## Action item
From the line with "Plážový volejbal" onward, reproduce each line of the entries exactly, ending at the last one, and add nothing.

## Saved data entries
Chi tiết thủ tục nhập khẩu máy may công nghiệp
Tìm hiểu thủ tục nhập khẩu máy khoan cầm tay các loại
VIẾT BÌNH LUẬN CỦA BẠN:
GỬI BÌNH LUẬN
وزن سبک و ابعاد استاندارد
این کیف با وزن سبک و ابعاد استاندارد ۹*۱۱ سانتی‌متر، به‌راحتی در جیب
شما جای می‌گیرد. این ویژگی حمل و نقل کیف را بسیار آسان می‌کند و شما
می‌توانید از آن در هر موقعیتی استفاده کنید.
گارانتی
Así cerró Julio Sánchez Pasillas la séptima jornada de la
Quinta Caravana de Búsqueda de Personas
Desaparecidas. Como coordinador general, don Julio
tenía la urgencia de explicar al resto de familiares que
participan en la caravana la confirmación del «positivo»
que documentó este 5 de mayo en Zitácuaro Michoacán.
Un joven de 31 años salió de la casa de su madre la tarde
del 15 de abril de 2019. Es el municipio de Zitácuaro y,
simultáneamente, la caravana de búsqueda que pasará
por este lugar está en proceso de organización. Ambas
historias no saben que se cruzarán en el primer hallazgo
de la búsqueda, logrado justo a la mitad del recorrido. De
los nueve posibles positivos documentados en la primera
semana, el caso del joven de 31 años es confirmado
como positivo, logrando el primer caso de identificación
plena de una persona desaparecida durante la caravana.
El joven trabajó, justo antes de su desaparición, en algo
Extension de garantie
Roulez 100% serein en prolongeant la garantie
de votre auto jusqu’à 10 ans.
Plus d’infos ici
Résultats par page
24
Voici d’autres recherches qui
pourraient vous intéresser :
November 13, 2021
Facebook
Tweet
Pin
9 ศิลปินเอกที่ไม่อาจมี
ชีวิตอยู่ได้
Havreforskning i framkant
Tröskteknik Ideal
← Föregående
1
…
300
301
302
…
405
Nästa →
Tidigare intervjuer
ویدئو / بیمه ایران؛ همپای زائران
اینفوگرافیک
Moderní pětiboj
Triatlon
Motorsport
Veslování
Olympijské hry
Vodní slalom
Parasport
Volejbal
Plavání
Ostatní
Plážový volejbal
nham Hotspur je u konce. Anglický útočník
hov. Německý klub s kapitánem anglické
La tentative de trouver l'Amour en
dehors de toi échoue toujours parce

## Final answer
Plážový volejbal
nham Hotspur je u konce. Anglický útočník
hov. Německý klub s kapitánem anglické
La tentative de trouver l'Amour en
dehors de toi échoue toujours parce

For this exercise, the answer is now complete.